Even though Denton’s code enforcement philosophy shifted six years ago — after two community studies and several years of public work on a controversial property maintenance code — the change from reactive to proactive work was still news to at least some on the City Council this week.
The City Council took time during its annual planning retreat Monday to hear more about the department’s work in general and its enforcement of the sign ordinance in particular.
Mayor Mark Burroughs told the council that he asked that the matter be on the agenda after hearing complaints and concerns from the community. Some residents have complained to council members that the department has become “nit-picky.”
The philosophical shift meant that, instead of waiting by the phone for complaints, officers are actively working cases both small and large, according to Lancine Bentley, code enforcement’s division manager.
The shift brings the department in line with others using “best practices” in code enforcement and decreases the selective enforcement inherent in simply waiting for complaints, Bentley said.
But it also has greatly increased the city’s caseload.
Six years ago, the department worked about 3,000 cases. In 2012, the department worked more than 14,000 cases, about 98 percent of which were eventually abated.
The city still responds to complaints, but people don’t always call in their concerns, Bentley said.
For example, in early 2011, the department began working one of its largest cases. It took more than 14 months to clean up a 7-acre property with several substandard structures, Bentley said.

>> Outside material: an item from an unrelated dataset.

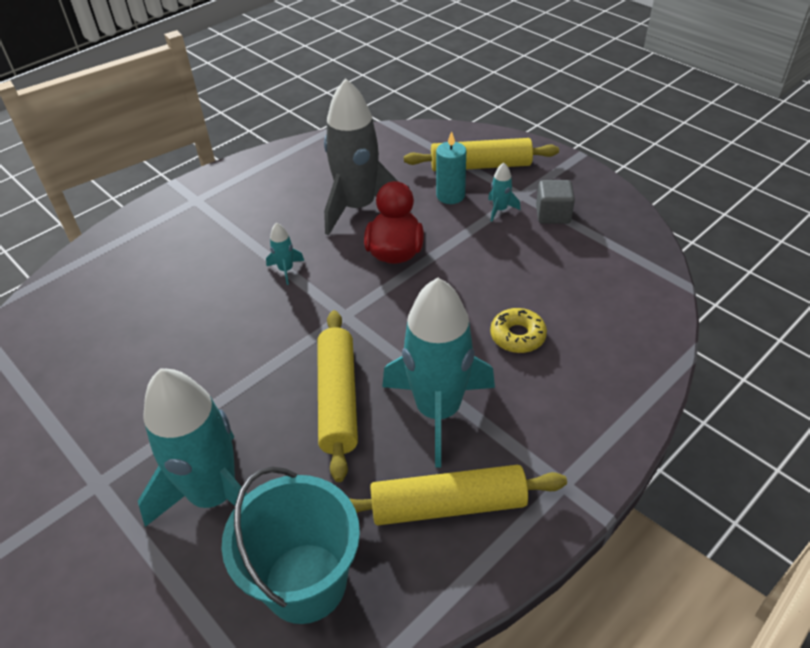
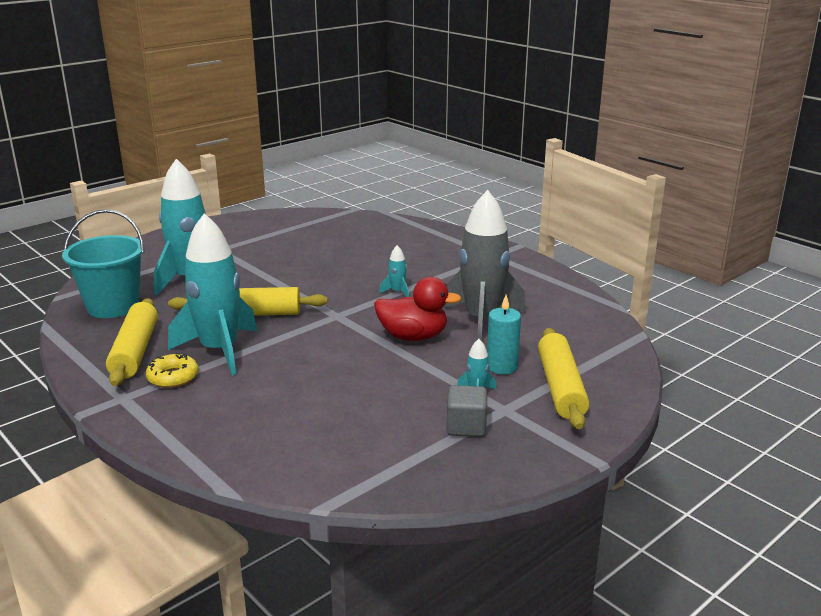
camera: 90 degrees right, 20 degrees down
(517, 336) = (286, 390): yellow donut -> yellow donut (173, 377)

About 20,000 tires also had been dumped there. The 94-year-old owner of the property was frail and living in Dallas, so the neighbors never complained. But after the property was cleaned up, neighbors told city workers they were grateful, including one neighbor who was hopeful her property would finally sell.
Some areas of town complain less than would be expected, given the problems, Bentley told the council.
“Some of the residents are older, some might be afraid of being found out and some are afraid of retaliation,” Bentley said.
The philosophical shift helped the city deal more effectively with dangerous buildings, she said. From 1997 to 2007, the city demolished 46 buildings. From 2008 to the present, the city demolished 276 buildings, and oversaw the rehabilitation of 71 more, for $142,000, just $10,000 more than the 10 years before.
Proactive enforcement of health and safety issues didn’t concern Burroughs, but the many notices for aesthetic matters did, he said.
The department recently sent notices to more than 50 properties to clear shrubbery and other items along a sidewalk, Bentley said.
She knew that case had irked many people, some of whom complained to council members, but the department couldn’t ignore the person’s complaint. The complainant is blind and couldn’t use the sidewalk safely, she said.
Aesthetic improvements can also help trigger revitalization of neighborhoods otherwise in decline, Bentley said.
She pointed to Bolivar Street as one example where the city began enforcing minimum building standards, which for many homes meant gravel driveways needed to be improved.
Then, for some, that led to other beautification and improvement projects.
“Bolivar Street is one example where they weren’t too excited when they got our notices,” Bentley said. “But now they are doing more. People get inspired and clean up the place.”
In an interview this week, Peggy Capps, who owns a home in the Oak-Hickory Historic District with a gravel driveway, questioned whether requiring people to invest in 4 inches of gravel, and wood or pavestone edging on their driveways, isn’t going overboard.
“On Bolivar Street, now there is gravel on the sidewalks and on the street,” Capps said. “We have far more pressing problems — in my opinion, public safety is more important than gravel drives.”
The council didn’t direct the department to abandon its proactive approach, but did ask Bentley to look more closely at the way it approached aesthetic issues and at the warning notices, to see whether those could be more customer-friendly.
Council members also encouraged the city staff to consider whether to change the name of the department from Code Enforcement to Code Compliance.
And Burroughs encouraged the department to focus on outcomes, not the volume of citations.
The council was less concerned with the city’s sign ordinance, which they learned this week has some conflicting passages that make enforcement difficult.
Planning director Brian Lockley asked whether the city should include rewriting that ordinance as part of the work being done to update the city’s development code, but the council suggested Bentley and Lockley bring forward some interim rewrites to a future meeting instead.
Council member Jim Engelbrecht, a longtime resident, said Denton has a split public standard that may make it difficult to resolve aesthetic issues in the sign ordinance or elsewhere in the property maintenance code.
“Some think we should allow anything anywhere,” Engelbrecht said. “And some want Hilton Head [Island] — nothing anywhere.”